NASA finds Post-Tropical Low Douglas crossing a line
Credit: Credit: NASA/NRL
The strong wind shear that weakened Douglas to a tropical storm early on July 29 has further weakened it to a post-tropical low-pressure area. NASA’s Aqua satellite provided an infrared view of those remnants, headed across the International Date Line in the Pacific Ocean.
NASA’s Aqua Satellite Shows a Post-tropical System
NASA’s Aqua satellite uses infrared light to analyze the strength of storms by providing temperature information about the system’s clouds. The strongest thunderstorms that reach high into the atmosphere have the coldest cloud top temperatures.

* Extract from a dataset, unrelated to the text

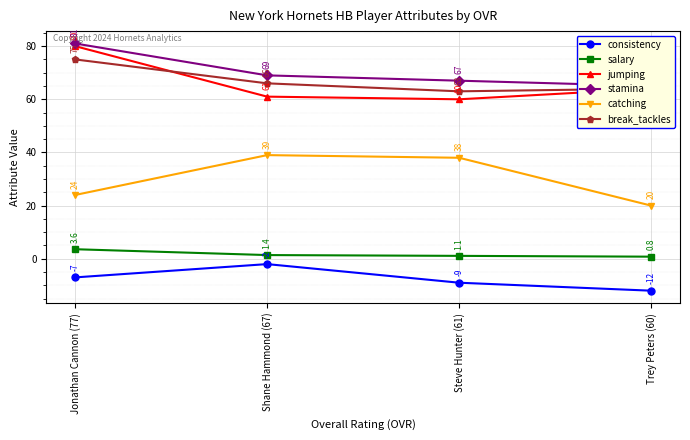

Between Shane Hammond (67) and Steve Hunter (61), which is larger?

Shane Hammond (67)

On July 30 at 0105 UTC (July 29 at 9:05 p.m. EDT), the Moderate Resolution Imaging Spectroradiometer or MODIS instrument that flies aboard NASA’s Aqua satellite gathered infrared data on Douglas that confirmed wind shear had reduced the storm to a post-tropical low pressure area. The wind shear pushed the coldest cloud tops northeast of the center. Those storms had cloud top temperatures as cold as minus 50 degrees Fahrenheit (minus 45.5 Celsius).
What is a Post-tropical Cyclone?
NOAA’s National Hurricane Center defines a post-tropical cyclone as a former tropical cyclone. This generic term describes a cyclone that no longer possesses sufficient tropical characteristics to be considered a tropical cyclone. Post-tropical cyclones can continue carrying heavy rains and high winds. Note that former tropical cyclones that have become fully extratropical… as well as remnant lows…are two classes of post-tropical cyclones.
Douglas Ready to Cross a Line
NOAA’s Central Pacific Hurricane Center (CPHC) issued the final advisory on Douglas on July 29 at 11 a.m. EDT (5 a.m. HST/1500 UTC). Douglas had degenerated into a post-tropical low-pressure area about 1,135 miles (1,830 km) west-northwest of Honolulu, Hawaii. It was centered near latitude 24.7 degrees north and longitude 175.4 degrees west. The post-tropical cyclone is moving toward the west near 23 mph (37 kph). Maximum sustained winds are near 35 mph (55 kph) with higher gusts.
Douglas’ remnants were expected to cross the International Date Line early on July 30, and it is expected to dissipate shortly after the crossing.
Established in 1884, the International Date Line passes through the mid-Pacific Ocean and generally follows a 180 degrees longitude north-south line on the Earth. East of the Date Line lies the central Pacific Ocean. West of the dateline is the western Pacific Ocean.
NASA Researches Tropical Cyclones
Hurricanes/tropical cyclones are the most powerful weather events on Earth. NASA’s expertise in space and scientific exploration contributes to essential services provided to the American people by other federal agencies, such as hurricane weather forecasting.